EXERCISE PASSAGE:

= Anglican Essentials Canada =

Canadian orthodox Christian group

Logo of Anglican Essentials Canada.

Anglican Essentials Canada is a Christian group of Anglicans who share a common commitment to "faithful biblical orthodoxy," often broadly meaning an opposition to progressive norms embraced in the late 20th and early 21st century (especially the issue of marriage equality and acceptance of LGBT people), but also reflecting a general trend toward conservatism and orthodoxy in thought and practice.

==History==
Conservative Anglicans formed the group in 1994 to represent their interests within the Anglican Church of Canada. It was previously named "the Essentials movement"' and then, in 2005, launched as the Essentials Federation and the Anglican Network in Canada before 750 delegates, most of them Canadian Anglicans, during a gathering dubbed the "Open Door Conference". There were also visitors from the United States and other countries.

==Stated goals==
Anglican Essentials Canada states they "offer support to Canadian Anglicans who wish to remain true to biblically-faithful, historically-authentic Anglicanism." Anglican Essentials Canada stands for the supremacy of the complete Canon of Holy Scripture, the Book of Common Prayer as the standard of doctrine and worship, the Ordinal, and the Articles of Religion affirmed by the Lambeth Conference of 1968.

Although one of the constituent groups is the Prayer Book Society, Anglican Essentials Canada states that the Book of Alternative Services meets a widely felt need for contemporary liturgy, and brings life and joy to many Anglican worshippers". They are neutral on the matter of the ordination of women and include women priests among their ranks. They are opposed to the blessing of same-sex unions.

WHAT TO PRODUCE: Copy out the piece of the Anglican Essentials Canada article that begins at "Canadian orthodox Christian" and stops after "thought and practice.".

GIVEN MATERIAL:
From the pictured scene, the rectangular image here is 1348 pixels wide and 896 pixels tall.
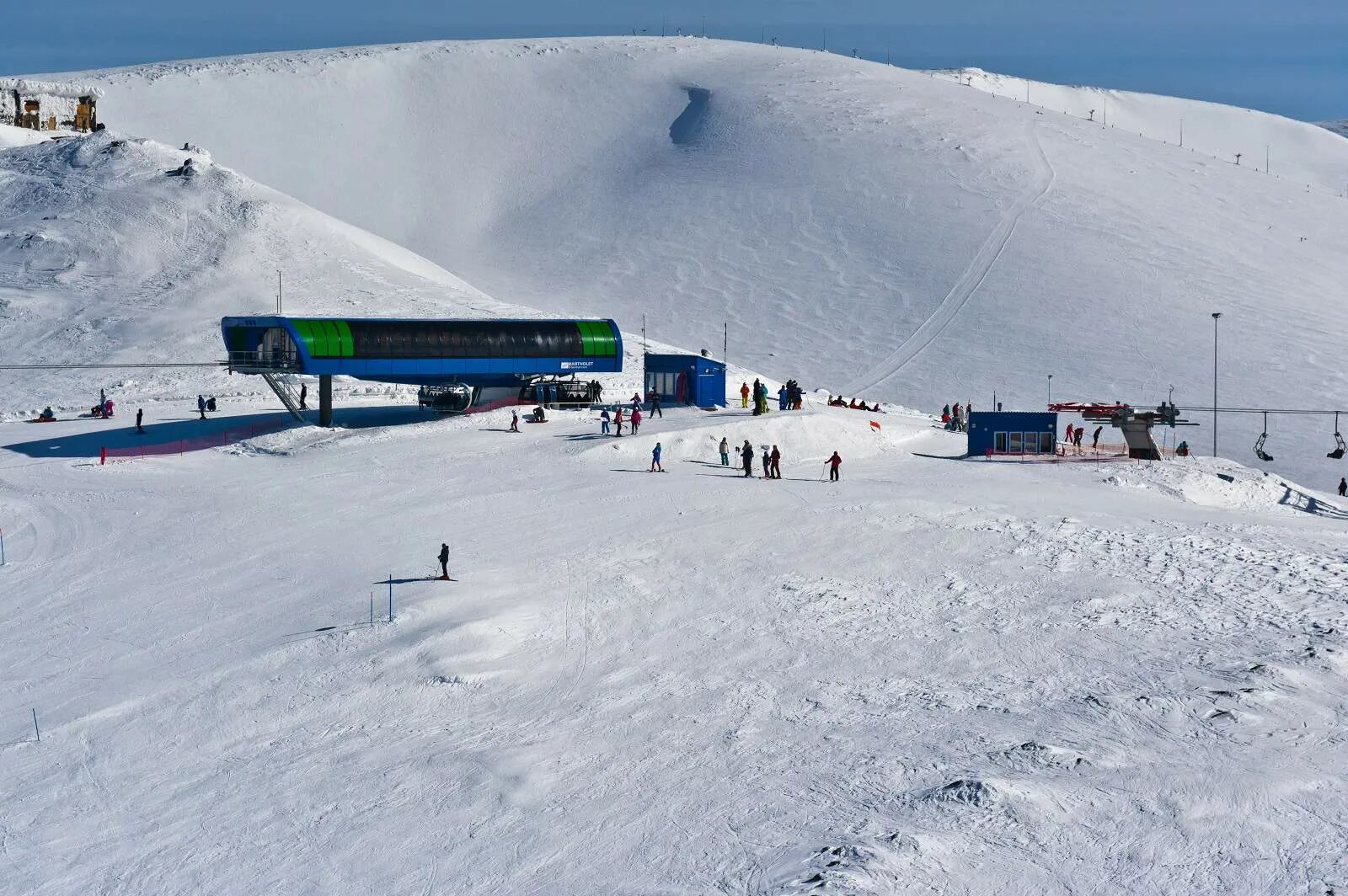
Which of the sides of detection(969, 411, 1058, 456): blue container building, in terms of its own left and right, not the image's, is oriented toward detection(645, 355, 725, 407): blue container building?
right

PROBLEM SOLUTION:
Canadian orthodox Christian group

Logo of Anglican Essentials Canada.

Anglican Essentials Canada is a Christian group of Anglicans who share a common commitment to "faithful biblical orthodoxy," often broadly meaning an opposition to progressive norms embraced in the late 20th and early 21st century (especially the issue of marriage equality and acceptance of LGBT people), but also reflecting a general trend toward conservatism and orthodoxy in thought and practice.